In Everett's ‘many worlds’ view of quantum mechanics, the complete multidimensional Universe can be divided into many vector subspaces. Each subspace is a physically real ‘parallel world’. Quantum-probability paradoxes neatly disappear. Schrödinger's famous cat, whose life hangs on one random quantum event, lives in some of the Everett worlds, but dies in others.

Clever, says Daedalus; but not clever enough. Why should the Universe divide so neatly into perfect physically real worlds? By choosing a different set of orthogonal vectors, you could divide it just as validly into worlds whose quantum states were hopelessly mixed. Their inhabitants would be like Schrödinger's cat before it is observed: neither alive nor dead, but in a ghostly, non-physical, quantum superposition of these states.

So Daedalus sees the complete Universe as a set of physically real Everett worlds, embedded in a matrix of quantally mixed, physically non-real, ghostly worlds. He identifies this mystic matrix with the spiritual world of ghosts, telepathy, and so on. Indeed, it may act as a telepathic channel for messages from other Everett worlds. This theory explains the deplorably unreliable nature of mystic insights, telepathic intuitions and so on. They may in fact refer to some other world.
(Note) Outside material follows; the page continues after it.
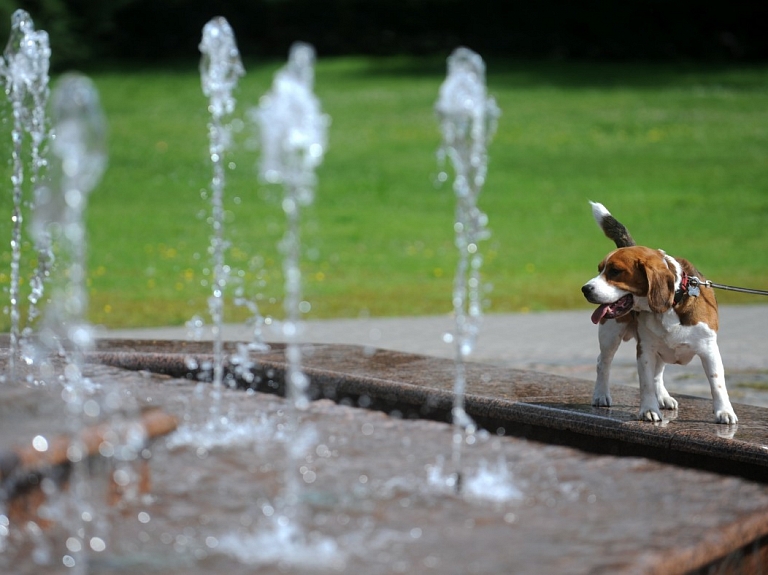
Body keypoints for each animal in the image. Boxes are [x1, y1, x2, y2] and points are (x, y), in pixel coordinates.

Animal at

But how to tell? Daedalus reckons that a complementarity principle must apply. To sustain the correct probabilities of its quantum states, a live Schrödinger cat in one world implies a dead one in another; a successful lucky chance in one world must fail in another. Daedalus recalls a study of intuition in business executives. Successful ones scored significantly better than chance; but failing ones scored worse than chance. Clearly, says Daedalus, these perverse ‘anti-psychics’ were, sadly for them, tuned to another world. So Daedalus plans to seek out such rare and gifted individuals among bankrupt businessmen, failed spiritualists and inspired losers of all kinds. He will then look for statistical agreements among their hopeless fantasies. Tantalizing glimpses of some other Everett world may emerge.

Although this world will probably be very close to ours in the universal ‘holospace’, Daedalus can see no way of exchanging material as well as ideas. He does wonder, however, whether its inhabitants find extra socks in the wash, but suffer mysterious losses of wire coat-hangers.